The Mexican peso appreciated to below 17 to the US dollar for the first time since August on Friday morning.
Bloomberg data showed that the USD:MXN exchange rate was 16.93 at 9:20 a.m. Mexico City time. By 10:30 a.m., the peso had weakened slightly to trade at 16.96 to the dollar.
The last time the peso was stronger than 16.93 was Aug. 30, when it reached 16.74 to the greenback.
The currency has appreciated on four of five trading days this week after closing at 17.20 to the dollar last Friday.
According to the Monex financial group, the peso benefited on Friday morning from data that showed that inflation in the United States was lower than expected in November.
The personal consumption expenditures (PCE) price index, the preferred inflation gauge of the United States Federal Reserve, showed that annual headline inflation in the U.S. declined to 2.6% in November from 2.9% in October, while core inflation fell to 3.2% from 3.4%.
Reuters reported that the data boosted “financial market expectations of an interest rate cut from the Federal Reserve next March.”
The wide difference between the Bank of Mexico’s benchmark interest of 11.25% and the Fed’s 5.25%-5.5% range is one factor that has helped the peso strengthen this year after it started 2023 at around 19.5 to the dollar.

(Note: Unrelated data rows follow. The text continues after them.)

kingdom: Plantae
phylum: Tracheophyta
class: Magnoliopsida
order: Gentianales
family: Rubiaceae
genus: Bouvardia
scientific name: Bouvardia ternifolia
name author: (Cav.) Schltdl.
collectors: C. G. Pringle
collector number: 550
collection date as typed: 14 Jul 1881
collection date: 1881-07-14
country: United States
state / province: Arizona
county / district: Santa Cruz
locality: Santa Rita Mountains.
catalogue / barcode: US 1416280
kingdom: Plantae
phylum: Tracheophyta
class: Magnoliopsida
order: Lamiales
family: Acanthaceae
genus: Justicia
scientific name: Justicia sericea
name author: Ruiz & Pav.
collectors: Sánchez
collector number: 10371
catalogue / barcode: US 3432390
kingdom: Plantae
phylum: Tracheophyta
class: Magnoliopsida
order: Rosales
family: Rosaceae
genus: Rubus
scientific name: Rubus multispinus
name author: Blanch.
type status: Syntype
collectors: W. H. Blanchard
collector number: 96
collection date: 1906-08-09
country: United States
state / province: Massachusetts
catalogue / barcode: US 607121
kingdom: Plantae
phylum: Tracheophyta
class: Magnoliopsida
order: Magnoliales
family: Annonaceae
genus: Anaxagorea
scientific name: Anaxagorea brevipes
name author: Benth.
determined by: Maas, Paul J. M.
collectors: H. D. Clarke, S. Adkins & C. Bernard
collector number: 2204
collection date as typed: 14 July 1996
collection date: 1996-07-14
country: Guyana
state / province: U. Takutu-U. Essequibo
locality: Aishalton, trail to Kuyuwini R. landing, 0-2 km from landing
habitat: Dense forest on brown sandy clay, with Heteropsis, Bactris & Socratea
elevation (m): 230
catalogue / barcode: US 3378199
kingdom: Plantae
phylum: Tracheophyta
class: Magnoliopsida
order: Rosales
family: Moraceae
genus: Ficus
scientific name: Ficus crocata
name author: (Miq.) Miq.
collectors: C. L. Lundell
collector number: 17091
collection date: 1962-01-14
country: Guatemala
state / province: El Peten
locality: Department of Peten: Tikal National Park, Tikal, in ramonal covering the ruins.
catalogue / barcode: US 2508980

At its final monetary policy meeting of 2023, the Bank of Mexico board last week voted to keep the key rate at the record high 11.25% level, and the bank said in a statement that the board believes the reference rate “must be maintained at its current level for some time.”
Data published on Thursday showed that Mexico’s annual headline inflation rate was 4.46% in the first half of December, up from 4.32% in November, while the core rate was 5.19%, down from 5.3% in November. The central bank targets 3% inflation.
Another factor that contributed to the appreciation of the peso on Friday, according to Monex, was data that showed that the Mexican economy grew 4.2% in real terms in October compared to the same month of 2022, and 3.5% annually between January and October.
The peso also benefited from a global weakening of the dollar, the El Economista newspaper reported. The DXY index, which measures the value of the dollar against a basket of foreign currencies, was down slightly shortly after 10 a.m.
James Salazar, deputy director of economic analysis at CIBanco, told El Financiero that favorable inflation data out of the U.S. could help keep the peso below 17 to the dollar for the remainder of the year.
However, Monex’s director of analysis Janneth Quiroz told El Financiero that she expects a USD:MXN exchange rate of 17.35 at the end of 2023.
With reports from El Economista and El Financiero
Always appreciate these updates about the peso!
Peso is strength do to Mexico’s high interest rate no reason should be maintained at 11.5 % other than to keep pesos strong
Why does the headline characterize this as the “best” rate? A strong peso is not a good thing in many ways: it cheapens dollar remittances, reduces competitiveness vs other exporting nations, increases consumer buying power for imports which weakens Mexican manufacturing. It would be more accurate to characterize currrency rates in terms of higher or lower and leave out the value judgment.
The rising or stronger peso is not in the best interest of anyone except the Morena Party. AMLO is encouraging the wealthy Mexicans to buy these high paying bonds in hopes that they will continue to fund the Moreno party. One of the women running for the next Presidential election is a Moreno.
They may claim that this is to fight inflation, which is absurd, as most Mexicans don’t trade dollars to pesos. The only people that trade US$ to pesos are foreign workers sending money home. These US$ buy far fewer pesos. It certainly doesn’t benefit onshoring as this creates higher labor, materials, services and construction costs.
Can you imagine the US deficit if they paid 11.5% on treasuries? These rates are crippling the Mexican national economy. Once the new president is in, no matter who, these rates will be cut drastically. You will then see the peso have a significant drop. It will probably settle around 20:1 which provides for an easily manageable conversion rate.